▸ ИЗБРАННЫЙ ОТРЫВОК
Богдан учил меня разным профессиональным хитростям, как помочь человеку лечь в лазарет, или чтобы его не выписали. Техникой этой он владел в совершенстве. Позже, когда Богдан вернулся в лабораторию, он при мне обвел вокруг пальца начальника лагерной санчасти капитана Каплинского у него же на глазах. В лазарете лежал мнимый больной, и лагерное начальство это подозревало, а Каплинский стал проверять. В его присутствии Богдан взял кровь из пальца, а Каплинский стал считать под микроскопом лейкоциты и насчитал даже больше, чем было в богдановском анализе. Богдан взял крови вдвое больше, а развел ее тем же объемом разбавителя. Этого начальство не могло сообразить. «Больной» был оставлен.
Доктор Бубнов, выживший в пятидесятом году Владимира Павловича из лаборатории, числился инвалидом. Очень редко он появлялся в лаборатории за каким-нибудь пустяком со слабой, но медовой улыбкой на лице. Владимир Павлович встречал его более чем сухо, хотя и вежливо.
В лагере боялись дизентерии, поэтому подозреваемых клали в лазарет сразу. Заключенные это знали и симулировали, а в амбулаториях на лагпунктах это тоже знали и посылали санитара, прежде чем положить в больного, удостовериться в туалет. В лазарете же анализ должен был подтвердить болезнь. Однажды в таком образчике я увидел капли жира, что и написал по простоте душевной. Богдан корил меня за это — понос был вызван жиром, а я, вроде, разоблачал это. Хорошо, что все обошлось — анализ был вовремя изъят. Очень тонко можно было симулировать желтуху, вернее, имитировать.

▸ РАБОЧЕЕ ЗАДАНИЕ 1
Замените «дизентерии» на «холеры» и перепишите часть отрывка: начните со слов «В лагере боялись», остановитесь после слов «желтуху, вернее, имитировать.».
▸ РАБОЧЕЕ ЗАДАНИЕ 2
Ответьте по отрывку на вопросы:
(а) Кто был начальником лагерной санчасти?
(б) В каком году доктор Бубнов выжил Владимира Павловича из лаборатории?
(в) Что рассказчик увидел в образчике при анализе на дизентерию?
Материал для работы не понадобится.

▸ ЗАПИСИ
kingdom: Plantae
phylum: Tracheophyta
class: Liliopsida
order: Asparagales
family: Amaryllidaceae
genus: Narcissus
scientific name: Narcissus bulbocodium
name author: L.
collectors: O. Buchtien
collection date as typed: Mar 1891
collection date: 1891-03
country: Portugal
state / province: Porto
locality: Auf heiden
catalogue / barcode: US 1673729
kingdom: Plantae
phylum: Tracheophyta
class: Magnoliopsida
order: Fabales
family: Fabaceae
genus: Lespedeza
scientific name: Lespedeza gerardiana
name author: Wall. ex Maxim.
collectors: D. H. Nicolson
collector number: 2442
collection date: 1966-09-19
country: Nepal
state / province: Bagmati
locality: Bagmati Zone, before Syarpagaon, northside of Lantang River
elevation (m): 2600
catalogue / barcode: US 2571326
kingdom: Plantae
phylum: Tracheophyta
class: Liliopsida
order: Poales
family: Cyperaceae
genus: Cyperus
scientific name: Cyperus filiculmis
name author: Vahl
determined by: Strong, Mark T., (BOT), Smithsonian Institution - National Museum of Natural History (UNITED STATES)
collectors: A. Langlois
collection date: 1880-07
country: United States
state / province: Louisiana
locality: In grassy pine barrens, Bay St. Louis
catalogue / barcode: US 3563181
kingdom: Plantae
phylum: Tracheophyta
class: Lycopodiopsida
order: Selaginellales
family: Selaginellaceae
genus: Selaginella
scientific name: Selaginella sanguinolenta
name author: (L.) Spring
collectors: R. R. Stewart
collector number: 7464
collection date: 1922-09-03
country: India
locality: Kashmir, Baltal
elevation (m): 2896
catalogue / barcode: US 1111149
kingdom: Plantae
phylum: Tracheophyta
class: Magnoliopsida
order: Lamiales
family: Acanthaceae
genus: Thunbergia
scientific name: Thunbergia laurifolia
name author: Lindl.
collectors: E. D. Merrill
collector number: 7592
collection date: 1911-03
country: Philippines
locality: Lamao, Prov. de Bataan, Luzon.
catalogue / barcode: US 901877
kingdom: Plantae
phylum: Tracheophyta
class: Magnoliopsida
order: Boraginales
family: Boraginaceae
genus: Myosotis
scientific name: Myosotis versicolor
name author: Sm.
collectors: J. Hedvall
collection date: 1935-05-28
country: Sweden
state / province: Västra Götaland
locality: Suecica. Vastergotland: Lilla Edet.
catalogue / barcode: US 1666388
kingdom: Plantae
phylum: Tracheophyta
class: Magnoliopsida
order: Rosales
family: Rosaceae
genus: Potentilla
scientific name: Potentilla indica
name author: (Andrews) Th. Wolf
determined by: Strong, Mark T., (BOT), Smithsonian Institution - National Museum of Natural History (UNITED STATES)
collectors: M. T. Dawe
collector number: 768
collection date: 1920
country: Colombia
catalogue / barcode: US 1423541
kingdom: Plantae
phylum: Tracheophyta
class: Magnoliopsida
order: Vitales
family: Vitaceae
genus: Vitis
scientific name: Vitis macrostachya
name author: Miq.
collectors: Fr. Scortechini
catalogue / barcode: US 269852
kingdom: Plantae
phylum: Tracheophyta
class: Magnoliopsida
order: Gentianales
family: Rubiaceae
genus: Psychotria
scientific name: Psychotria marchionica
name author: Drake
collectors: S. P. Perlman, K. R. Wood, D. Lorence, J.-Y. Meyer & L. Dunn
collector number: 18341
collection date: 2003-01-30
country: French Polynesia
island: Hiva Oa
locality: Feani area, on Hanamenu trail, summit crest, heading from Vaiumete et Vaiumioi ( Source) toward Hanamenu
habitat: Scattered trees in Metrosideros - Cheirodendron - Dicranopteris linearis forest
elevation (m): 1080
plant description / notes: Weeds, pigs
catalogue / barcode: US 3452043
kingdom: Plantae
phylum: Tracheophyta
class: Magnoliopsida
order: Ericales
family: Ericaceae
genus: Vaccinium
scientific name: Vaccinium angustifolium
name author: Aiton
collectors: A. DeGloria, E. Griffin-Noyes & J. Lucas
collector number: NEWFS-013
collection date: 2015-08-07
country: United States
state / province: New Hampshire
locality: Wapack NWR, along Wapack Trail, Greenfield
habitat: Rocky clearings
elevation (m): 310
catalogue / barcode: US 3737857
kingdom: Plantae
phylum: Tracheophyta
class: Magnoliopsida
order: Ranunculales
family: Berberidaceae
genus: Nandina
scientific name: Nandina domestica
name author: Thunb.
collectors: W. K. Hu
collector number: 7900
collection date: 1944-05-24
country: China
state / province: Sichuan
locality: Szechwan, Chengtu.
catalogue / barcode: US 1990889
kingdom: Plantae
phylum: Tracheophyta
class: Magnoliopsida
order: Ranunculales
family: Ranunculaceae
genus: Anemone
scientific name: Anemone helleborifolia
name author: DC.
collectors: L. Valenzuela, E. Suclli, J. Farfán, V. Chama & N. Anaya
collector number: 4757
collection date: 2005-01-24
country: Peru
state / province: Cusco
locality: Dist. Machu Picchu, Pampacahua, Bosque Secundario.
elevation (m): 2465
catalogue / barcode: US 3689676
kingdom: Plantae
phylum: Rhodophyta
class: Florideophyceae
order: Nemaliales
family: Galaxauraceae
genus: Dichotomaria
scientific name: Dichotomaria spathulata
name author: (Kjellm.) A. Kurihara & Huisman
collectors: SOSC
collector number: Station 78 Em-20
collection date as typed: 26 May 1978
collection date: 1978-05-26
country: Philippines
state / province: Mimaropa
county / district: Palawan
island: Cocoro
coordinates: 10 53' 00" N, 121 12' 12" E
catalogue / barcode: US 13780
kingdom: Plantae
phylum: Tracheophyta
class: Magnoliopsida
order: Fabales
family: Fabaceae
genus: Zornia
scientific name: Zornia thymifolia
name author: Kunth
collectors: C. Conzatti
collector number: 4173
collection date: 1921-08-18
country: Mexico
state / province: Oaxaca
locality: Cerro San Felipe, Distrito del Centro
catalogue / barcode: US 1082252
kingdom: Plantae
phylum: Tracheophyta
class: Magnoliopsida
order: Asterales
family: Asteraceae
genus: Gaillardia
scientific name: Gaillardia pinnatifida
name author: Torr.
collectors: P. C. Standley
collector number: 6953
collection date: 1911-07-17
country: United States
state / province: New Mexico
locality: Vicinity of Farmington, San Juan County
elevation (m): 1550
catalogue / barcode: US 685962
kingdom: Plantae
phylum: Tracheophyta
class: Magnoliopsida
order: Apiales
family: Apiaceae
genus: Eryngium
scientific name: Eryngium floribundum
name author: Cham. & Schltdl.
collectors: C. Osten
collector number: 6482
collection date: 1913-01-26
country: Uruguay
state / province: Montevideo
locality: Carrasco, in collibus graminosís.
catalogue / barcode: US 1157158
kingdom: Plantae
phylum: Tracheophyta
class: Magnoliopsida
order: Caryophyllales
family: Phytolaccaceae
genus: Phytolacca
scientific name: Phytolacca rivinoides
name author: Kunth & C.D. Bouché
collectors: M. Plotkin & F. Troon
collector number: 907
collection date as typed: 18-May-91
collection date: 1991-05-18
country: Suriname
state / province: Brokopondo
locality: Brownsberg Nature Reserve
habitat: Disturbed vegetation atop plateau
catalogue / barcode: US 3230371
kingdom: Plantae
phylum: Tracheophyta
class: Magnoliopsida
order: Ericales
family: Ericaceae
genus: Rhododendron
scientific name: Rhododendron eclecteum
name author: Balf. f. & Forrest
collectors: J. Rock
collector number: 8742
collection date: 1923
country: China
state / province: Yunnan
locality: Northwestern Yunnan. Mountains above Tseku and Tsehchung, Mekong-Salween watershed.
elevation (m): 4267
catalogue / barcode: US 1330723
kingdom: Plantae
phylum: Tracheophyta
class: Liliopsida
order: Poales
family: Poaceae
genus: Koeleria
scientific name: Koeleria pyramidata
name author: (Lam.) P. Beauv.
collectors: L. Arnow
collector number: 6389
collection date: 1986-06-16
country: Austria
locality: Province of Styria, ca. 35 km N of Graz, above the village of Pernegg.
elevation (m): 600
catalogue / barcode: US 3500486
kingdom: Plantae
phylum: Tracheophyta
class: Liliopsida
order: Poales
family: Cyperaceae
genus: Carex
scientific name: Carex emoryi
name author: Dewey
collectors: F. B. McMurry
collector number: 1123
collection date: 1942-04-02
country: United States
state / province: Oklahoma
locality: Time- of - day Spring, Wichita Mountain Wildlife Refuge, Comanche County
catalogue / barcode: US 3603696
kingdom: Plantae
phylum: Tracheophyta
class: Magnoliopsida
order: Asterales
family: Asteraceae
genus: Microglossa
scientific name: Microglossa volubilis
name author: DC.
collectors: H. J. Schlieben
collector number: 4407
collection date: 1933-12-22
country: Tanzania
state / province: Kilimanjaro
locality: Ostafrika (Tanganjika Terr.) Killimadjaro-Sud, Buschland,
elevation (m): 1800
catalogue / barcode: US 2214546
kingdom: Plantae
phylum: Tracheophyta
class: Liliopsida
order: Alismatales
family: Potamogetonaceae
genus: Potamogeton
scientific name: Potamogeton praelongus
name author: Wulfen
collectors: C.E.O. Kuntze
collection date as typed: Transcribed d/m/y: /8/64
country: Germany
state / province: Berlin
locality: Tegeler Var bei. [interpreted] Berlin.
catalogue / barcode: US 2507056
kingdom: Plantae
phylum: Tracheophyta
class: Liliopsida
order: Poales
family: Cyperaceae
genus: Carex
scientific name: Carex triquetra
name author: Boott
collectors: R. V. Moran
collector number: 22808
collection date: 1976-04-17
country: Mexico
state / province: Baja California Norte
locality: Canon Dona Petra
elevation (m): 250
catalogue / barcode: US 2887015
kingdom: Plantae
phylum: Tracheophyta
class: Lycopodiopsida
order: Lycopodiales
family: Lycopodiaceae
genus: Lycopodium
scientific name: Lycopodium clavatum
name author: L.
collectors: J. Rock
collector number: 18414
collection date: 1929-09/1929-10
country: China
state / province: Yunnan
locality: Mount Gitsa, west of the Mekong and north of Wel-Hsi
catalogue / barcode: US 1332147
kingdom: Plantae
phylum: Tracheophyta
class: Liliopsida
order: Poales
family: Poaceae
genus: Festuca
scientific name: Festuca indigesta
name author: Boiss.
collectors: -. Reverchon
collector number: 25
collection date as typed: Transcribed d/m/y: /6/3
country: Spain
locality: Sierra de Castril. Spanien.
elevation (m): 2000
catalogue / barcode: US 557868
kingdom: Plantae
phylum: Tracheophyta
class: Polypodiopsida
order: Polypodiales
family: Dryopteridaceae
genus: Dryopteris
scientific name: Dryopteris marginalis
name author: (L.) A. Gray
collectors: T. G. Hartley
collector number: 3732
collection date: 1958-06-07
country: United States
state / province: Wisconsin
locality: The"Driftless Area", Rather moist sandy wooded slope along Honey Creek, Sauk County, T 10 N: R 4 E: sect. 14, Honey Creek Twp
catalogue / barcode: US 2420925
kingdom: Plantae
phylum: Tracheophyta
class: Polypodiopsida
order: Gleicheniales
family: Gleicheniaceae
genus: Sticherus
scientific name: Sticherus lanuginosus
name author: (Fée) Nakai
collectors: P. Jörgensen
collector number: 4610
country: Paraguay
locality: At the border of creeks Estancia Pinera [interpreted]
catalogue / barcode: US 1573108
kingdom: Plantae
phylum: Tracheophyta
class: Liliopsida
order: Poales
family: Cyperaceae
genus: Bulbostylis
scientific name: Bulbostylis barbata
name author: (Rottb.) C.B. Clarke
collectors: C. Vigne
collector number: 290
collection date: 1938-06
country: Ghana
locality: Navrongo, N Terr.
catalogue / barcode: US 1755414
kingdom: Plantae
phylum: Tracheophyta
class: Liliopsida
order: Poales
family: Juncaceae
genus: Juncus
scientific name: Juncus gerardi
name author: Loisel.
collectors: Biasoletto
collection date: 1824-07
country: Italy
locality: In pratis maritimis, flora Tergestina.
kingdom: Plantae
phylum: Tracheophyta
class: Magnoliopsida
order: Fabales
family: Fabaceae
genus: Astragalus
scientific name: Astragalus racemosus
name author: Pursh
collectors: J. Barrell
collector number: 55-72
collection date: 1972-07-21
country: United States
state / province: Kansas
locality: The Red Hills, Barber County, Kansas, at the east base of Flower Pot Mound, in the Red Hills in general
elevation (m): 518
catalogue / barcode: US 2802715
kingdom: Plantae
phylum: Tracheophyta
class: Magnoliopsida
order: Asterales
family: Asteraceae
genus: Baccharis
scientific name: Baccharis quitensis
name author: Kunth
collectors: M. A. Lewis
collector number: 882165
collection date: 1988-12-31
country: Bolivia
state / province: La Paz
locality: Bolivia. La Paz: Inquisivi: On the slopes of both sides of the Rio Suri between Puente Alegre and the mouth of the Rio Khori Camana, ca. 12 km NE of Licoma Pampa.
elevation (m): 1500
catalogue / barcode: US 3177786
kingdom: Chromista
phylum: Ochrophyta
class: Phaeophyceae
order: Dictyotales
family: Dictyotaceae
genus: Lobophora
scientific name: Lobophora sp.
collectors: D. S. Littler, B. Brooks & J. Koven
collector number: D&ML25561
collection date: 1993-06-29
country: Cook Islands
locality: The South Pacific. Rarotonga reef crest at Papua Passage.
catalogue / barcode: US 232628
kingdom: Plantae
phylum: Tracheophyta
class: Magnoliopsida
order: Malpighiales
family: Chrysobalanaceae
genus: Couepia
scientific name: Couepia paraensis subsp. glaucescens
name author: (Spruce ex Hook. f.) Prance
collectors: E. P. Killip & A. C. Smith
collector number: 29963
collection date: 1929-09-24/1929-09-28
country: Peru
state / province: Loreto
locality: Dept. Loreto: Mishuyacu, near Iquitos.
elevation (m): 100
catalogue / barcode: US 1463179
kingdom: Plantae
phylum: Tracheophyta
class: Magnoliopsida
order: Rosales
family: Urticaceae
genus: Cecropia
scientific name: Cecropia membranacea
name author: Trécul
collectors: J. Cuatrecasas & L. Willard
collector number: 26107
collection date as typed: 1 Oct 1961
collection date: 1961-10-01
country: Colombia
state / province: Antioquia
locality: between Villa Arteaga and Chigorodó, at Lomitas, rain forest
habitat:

▸ РЕЗУЛЬТАТ ЗАДАНИЯ 1
В лагере боялись холеры, поэтому подозреваемых клали в лазарет сразу. Заключенные это знали и симулировали, а в амбулаториях на лагпунктах это тоже знали и посылали санитара, прежде чем положить в больного, удостовериться в туалет. В лазарете же анализ должен был подтвердить болезнь. Однажды в таком образчике я увидел капли жира, что и написал по простоте душевной. Богдан корил меня за это — понос был вызван жиром, а я, вроде, разоблачал это. Хорошо, что все обошлось — анализ был вовремя изъят. Очень тонко можно было симулировать желтуху, вернее, имитировать.

▸ РЕЗУЛЬТАТ ЗАДАНИЯ 2
(а) Капитан Каплинский.
(б) В пятидесятом году.
(в) Капли жира.